Like hangnails, cracked sidewalks and flat tires, malware is a fact of life. Unfortunately, malware is no longer just a petty annoyance. For a growing number of enterprises, malware has become a major operational and financial burden.
According to a June 2007 survey conducted by technology-research firm Computer Economics Inc. , organizations experience an average of five malware events per year. For organizations with over 5,000 desktop computers, the number climbs to 10 events per year. In 2006, the most recent year for which statistics are available, malware damage cost businesses worldwide $13.3 billion.
Malware is an umbrella term that describes any type of software capable of damaging a computer, network or mobile device , or a tool that's designed to be used to surreptitiously view or steal data from targeted systems.
Malware takes many different forms. Here are the top offenders:
Viruses: As malicious programs that are buried within an existing program, viruses replicate themselves and spread from machine to machine. Viruses are a top malware headache, generating everything from relatively harmless prank messages to commands that destroy valuable programs and data. A virus may activate immediately or lay dormant for a year or more before attacking its host system.
Worms: Worms and viruses are similar in that they both self replicate. But a worm is designed specifically to spread extremely rapidly and surreptitiously. It can hurt a system by rapid reproduction, sucking up storage and memory resources or network bandwidth. It may also deposit a Trojan horse.
Trojan horses: Like a virus, a Trojan horse is a destructive program that presents itself as a harmless application. Unlike viruses, however, Trojan horses don't replicate themselves. On the other hand, they do perform one or more destructive tasks once activated, such as stealing identity or financial data. A Trojan horse may also be designed to make its host more vulnerable to future attacks or simply activate to destroy hard-drive applications or data. Typically, Trojan horses gain access to systems by masquerading as a useful program or item.
Rootkits: A rootkit is a specialized and particularly dangerous from of malware. Rootkits essentially subvert the core operating system and its loading mechanisms, inserting their own code into the basic core software operating the system. This makes them extremely difficult to detect and eradicate.
Backdoors or Trapdoors: A hidden bypass to a program's security area, a backdoor or trapdoor may be created by a programmer to expedite troubleshooting or for some other innocuous purpose. But once discovered, the technique may be used by an attacker to damage, destroy or steal data. A program with a known backdoor or trapdoor may itself be considered malware.
Spam: Unwanted email , besides being a nuisance, is often used by attackers as a tool for leading unsuspecting recipients to Web sites where viruses, worms, spyware and other types of malware can be installed on their systems.
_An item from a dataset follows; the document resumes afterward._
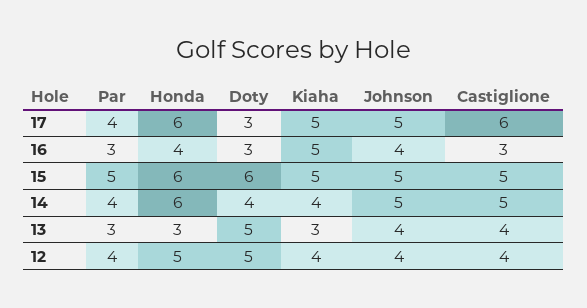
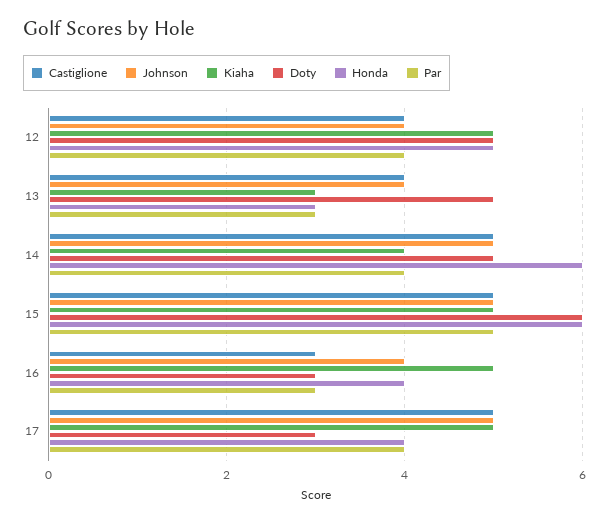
Honda, 17: 6 -> 4
Castiglione, 17: 6 -> 5
Doty, 14: 4 -> 5
Kiaha, 12: 4 -> 5

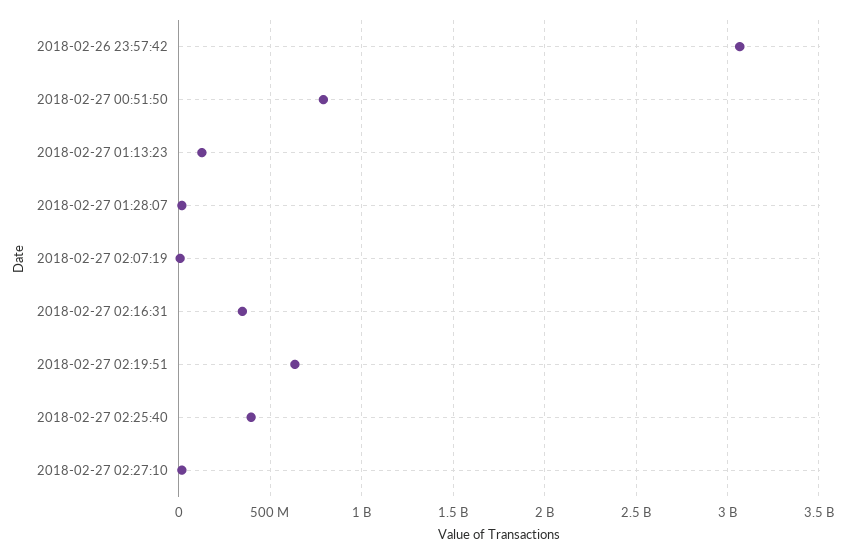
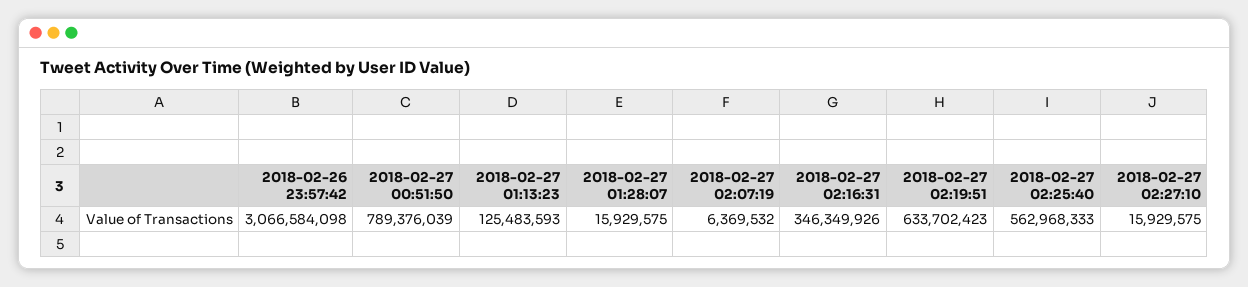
2018-02-27 02:25:40: 400000000 -> 562968333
Spyware: Spyware is software surreptitiously installed on a computer to send information about a user's Web-surfing habits to an external location. Some spyware is relatively innocuous, designed to generate data about shopping, viewing or other habits without revealing the identities of individual users. Malicious spyware, however, may be used to hijack Web browsers in order to change their home pages, receive waves of pop-up ads or ignore user navigation commands.
Botnets: Armies of "zombie" computers infected by a Trojan horse and commanded by an attacker, botnets can be used to launch spam email campaigns, viruses or DDoS (distributed denial of service) attacks on Web sites for either amusement or extortion purposes. Typically, these botnets are built up secretly over several months before being activated.
Since malware consists of multiple threats, many methods and technologies are employed to safeguard systems. Firewalls , for example, are used to filter out potentially destructive data. Spam filters , spyware blockers , IDSes (Intrusion Detection Systems) and IPSes (Intrusion Prevention Systems) are other popular tools are used to fortify networks and their computers against potentially destructive data. Anti-virus programs , one of the most powerful anti-malware defenses, are designed to protect computers from the threats posed by many common types of malware, including viruses, worms and Trojan horses. Over the past several years, anti-virus software publishers have gradually enhanced their products to provide protection against a growing number of malware threats, such as spam and spyware.
The malware threat has multiplied over the course of many years, and it's highly unlikely that the problem will vanish soon, if ever. It's therefore important for businesses to carefully create an IT defense system that includes tools covering the full spectrum of malware threats.